TASK OBJECTIVE
For this exercise, write out each entry below exactly as it reads.

┌──

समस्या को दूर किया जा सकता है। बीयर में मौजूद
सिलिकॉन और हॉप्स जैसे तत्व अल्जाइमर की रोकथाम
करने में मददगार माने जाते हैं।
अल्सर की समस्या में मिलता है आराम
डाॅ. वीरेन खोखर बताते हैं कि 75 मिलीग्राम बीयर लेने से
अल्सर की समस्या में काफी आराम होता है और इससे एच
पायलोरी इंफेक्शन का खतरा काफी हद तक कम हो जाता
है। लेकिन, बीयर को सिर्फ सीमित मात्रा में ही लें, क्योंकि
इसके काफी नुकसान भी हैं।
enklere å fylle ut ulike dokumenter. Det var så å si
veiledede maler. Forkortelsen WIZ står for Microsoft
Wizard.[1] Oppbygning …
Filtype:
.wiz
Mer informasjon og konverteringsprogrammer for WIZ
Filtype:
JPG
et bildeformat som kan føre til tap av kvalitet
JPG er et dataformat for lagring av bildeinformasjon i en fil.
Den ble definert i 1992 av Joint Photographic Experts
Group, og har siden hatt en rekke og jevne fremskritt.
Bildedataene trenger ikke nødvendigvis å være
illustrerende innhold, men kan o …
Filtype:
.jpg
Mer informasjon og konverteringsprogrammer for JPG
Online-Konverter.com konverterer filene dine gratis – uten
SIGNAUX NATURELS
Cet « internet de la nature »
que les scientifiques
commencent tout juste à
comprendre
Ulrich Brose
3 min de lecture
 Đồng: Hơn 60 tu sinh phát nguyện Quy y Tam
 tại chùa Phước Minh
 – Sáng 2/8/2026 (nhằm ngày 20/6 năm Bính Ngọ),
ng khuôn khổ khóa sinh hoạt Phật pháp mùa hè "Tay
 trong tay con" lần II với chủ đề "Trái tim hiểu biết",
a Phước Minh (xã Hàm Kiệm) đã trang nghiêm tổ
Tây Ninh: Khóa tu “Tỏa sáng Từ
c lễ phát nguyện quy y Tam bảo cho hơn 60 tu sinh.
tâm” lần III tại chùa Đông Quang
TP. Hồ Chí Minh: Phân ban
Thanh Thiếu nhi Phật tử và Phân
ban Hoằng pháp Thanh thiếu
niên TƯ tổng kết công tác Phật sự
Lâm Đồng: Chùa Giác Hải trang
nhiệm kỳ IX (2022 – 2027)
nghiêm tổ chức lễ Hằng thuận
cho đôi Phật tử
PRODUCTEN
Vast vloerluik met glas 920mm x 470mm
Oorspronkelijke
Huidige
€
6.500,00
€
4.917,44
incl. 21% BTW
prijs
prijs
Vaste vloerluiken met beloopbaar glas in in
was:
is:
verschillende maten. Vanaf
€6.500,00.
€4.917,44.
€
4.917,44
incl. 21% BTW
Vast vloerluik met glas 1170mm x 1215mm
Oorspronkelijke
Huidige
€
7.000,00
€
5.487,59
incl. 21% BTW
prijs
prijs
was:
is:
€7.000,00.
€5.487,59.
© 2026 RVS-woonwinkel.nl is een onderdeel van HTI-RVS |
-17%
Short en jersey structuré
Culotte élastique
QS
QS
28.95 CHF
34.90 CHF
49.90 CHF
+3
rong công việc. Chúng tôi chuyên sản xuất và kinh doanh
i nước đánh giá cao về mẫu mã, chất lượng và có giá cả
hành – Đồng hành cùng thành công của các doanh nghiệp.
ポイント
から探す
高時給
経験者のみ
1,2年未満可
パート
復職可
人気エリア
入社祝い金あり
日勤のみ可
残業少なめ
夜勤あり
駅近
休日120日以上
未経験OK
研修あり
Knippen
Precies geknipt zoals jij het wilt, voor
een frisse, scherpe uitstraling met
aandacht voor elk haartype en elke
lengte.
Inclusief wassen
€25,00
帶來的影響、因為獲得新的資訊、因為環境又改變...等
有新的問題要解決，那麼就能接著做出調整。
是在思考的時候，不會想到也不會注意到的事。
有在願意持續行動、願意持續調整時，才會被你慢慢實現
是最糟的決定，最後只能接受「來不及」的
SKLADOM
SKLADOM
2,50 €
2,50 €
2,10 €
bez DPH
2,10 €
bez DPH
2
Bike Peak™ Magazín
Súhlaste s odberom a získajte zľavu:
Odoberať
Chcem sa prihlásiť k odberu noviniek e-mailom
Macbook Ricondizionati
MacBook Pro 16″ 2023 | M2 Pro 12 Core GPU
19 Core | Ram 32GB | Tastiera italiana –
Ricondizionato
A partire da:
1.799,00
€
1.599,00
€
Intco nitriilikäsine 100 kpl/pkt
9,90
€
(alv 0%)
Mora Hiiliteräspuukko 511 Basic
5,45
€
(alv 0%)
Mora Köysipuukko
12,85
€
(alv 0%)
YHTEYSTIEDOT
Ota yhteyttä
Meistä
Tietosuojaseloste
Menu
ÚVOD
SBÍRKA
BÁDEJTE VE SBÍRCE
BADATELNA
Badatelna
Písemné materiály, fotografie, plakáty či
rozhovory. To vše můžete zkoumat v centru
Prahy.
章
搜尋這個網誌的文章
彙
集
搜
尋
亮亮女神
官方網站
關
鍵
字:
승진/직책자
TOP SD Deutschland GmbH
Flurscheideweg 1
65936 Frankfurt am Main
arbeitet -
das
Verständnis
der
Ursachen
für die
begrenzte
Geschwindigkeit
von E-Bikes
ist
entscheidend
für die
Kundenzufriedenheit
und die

└──

ANSWER FOR THE TASK
समस्या को दूर किया जा सकता है। बीयर में मौजूद
सिलिकॉन और हॉप्स जैसे तत्व अल्जाइमर की रोकथाम
करने में मददगार माने जाते हैं।
अल्सर की समस्या में मिलता है आराम
डाॅ. वीरेन खोखर बताते हैं कि 75 मिलीग्राम बीयर लेने से
अल्सर की समस्या में काफी आराम होता है और इससे एच
पायलोरी इंफेक्शन का खतरा काफी हद तक कम हो जाता
है। लेकिन, बीयर को सिर्फ सीमित मात्रा में ही लें, क्योंकि
इसके काफी नुकसान भी हैं।
enklere å fylle ut ulike dokumenter. Det var så å si
veiledede maler. Forkortelsen WIZ står for Microsoft
Wizard.[1] Oppbygning …
Filtype:
.wiz
Mer informasjon og konverteringsprogrammer for WIZ
Filtype:
JPG
et bildeformat som kan føre til tap av kvalitet
JPG er et dataformat for lagring av bildeinformasjon i en fil.
Den ble definert i 1992 av Joint Photographic Experts
Group, og har siden hatt en rekke og jevne fremskritt.
Bildedataene trenger ikke nødvendigvis å være
illustrerende innhold, men kan o …
Filtype:
.jpg
Mer informasjon og konverteringsprogrammer for JPG
Online-Konverter.com konverterer filene dine gratis – uten
SIGNAUX NATURELS
Cet « internet de la nature »
que les scientifiques
commencent tout juste à
comprendre
Ulrich Brose
3 min de lecture
 Đồng: Hơn 60 tu sinh phát nguyện Quy y Tam
 tại chùa Phước Minh
 – Sáng 2/8/2026 (nhằm ngày 20/6 năm Bính Ngọ),
ng khuôn khổ khóa sinh hoạt Phật pháp mùa hè "Tay
 trong tay con" lần II với chủ đề "Trái tim hiểu biết",
a Phước Minh (xã Hàm Kiệm) đã trang nghiêm tổ
Tây Ninh: Khóa tu “Tỏa sáng Từ
c lễ phát nguyện quy y Tam bảo cho hơn 60 tu sinh.
tâm” lần III tại chùa Đông Quang
TP. Hồ Chí Minh: Phân ban
Thanh Thiếu nhi Phật tử và Phân
ban Hoằng pháp Thanh thiếu
niên TƯ tổng kết công tác Phật sự
Lâm Đồng: Chùa Giác Hải trang
nhiệm kỳ IX (2022 – 2027)
nghiêm tổ chức lễ Hằng thuận
cho đôi Phật tử
PRODUCTEN
Vast vloerluik met glas 920mm x 470mm
Oorspronkelijke
Huidige
€
6.500,00
€
4.917,44
incl. 21% BTW
prijs
prijs
Vaste vloerluiken met beloopbaar glas in in
was:
is:
verschillende maten. Vanaf
€6.500,00.
€4.917,44.
€
4.917,44
incl. 21% BTW
Vast vloerluik met glas 1170mm x 1215mm
Oorspronkelijke
Huidige
€
7.000,00
€
5.487,59
incl. 21% BTW
prijs
prijs
was:
is:
€7.000,00.
€5.487,59.
© 2026 RVS-woonwinkel.nl is een onderdeel van HTI-RVS |
-17%
Short en jersey structuré
Culotte élastique
QS
QS
28.95 CHF
34.90 CHF
49.90 CHF
+3
rong công việc. Chúng tôi chuyên sản xuất và kinh doanh
i nước đánh giá cao về mẫu mã, chất lượng và có giá cả
hành – Đồng hành cùng thành công của các doanh nghiệp.
ポイント
から探す
高時給
経験者のみ
1,2年未満可
パート
復職可
人気エリア
入社祝い金あり
日勤のみ可
残業少なめ
夜勤あり
駅近
休日120日以上
未経験OK
研修あり
Knippen
Precies geknipt zoals jij het wilt, voor
een frisse, scherpe uitstraling met
aandacht voor elk haartype en elke
lengte.
Inclusief wassen
€25,00
帶來的影響、因為獲得新的資訊、因為環境又改變...等
有新的問題要解決，那麼就能接著做出調整。
是在思考的時候，不會想到也不會注意到的事。
有在願意持續行動、願意持續調整時，才會被你慢慢實現
是最糟的決定，最後只能接受「來不及」的
SKLADOM
SKLADOM
2,50 €
2,50 €
2,10 €
bez DPH
2,10 €
bez DPH
2
Bike Peak™ Magazín
Súhlaste s odberom a získajte zľavu:
Odoberať
Chcem sa prihlásiť k odberu noviniek e-mailom
Macbook Ricondizionati
MacBook Pro 16″ 2023 | M2 Pro 12 Core GPU
19 Core | Ram 32GB | Tastiera italiana –
Ricondizionato
A partire da:
1.799,00
€
1.599,00
€
Intco nitriilikäsine 100 kpl/pkt
9,90
€
(alv 0%)
Mora Hiiliteräspuukko 511 Basic
5,45
€
(alv 0%)
Mora Köysipuukko
12,85
€
(alv 0%)
YHTEYSTIEDOT
Ota yhteyttä
Meistä
Tietosuojaseloste
Menu
ÚVOD
SBÍRKA
BÁDEJTE VE SBÍRCE
BADATELNA
Badatelna
Písemné materiály, fotografie, plakáty či
rozhovory. To vše můžete zkoumat v centru
Prahy.
章
搜尋這個網誌的文章
彙
集
搜
尋
亮亮女神
官方網站
關
鍵
字:
승진/직책자
TOP SD Deutschland GmbH
Flurscheideweg 1
65936 Frankfurt am Main
arbeitet -
das
Verständnis
der
Ursachen
für die
begrenzte
Geschwindigkeit
von E-Bikes
ist
entscheidend
für die
Kundenzufriedenheit
und die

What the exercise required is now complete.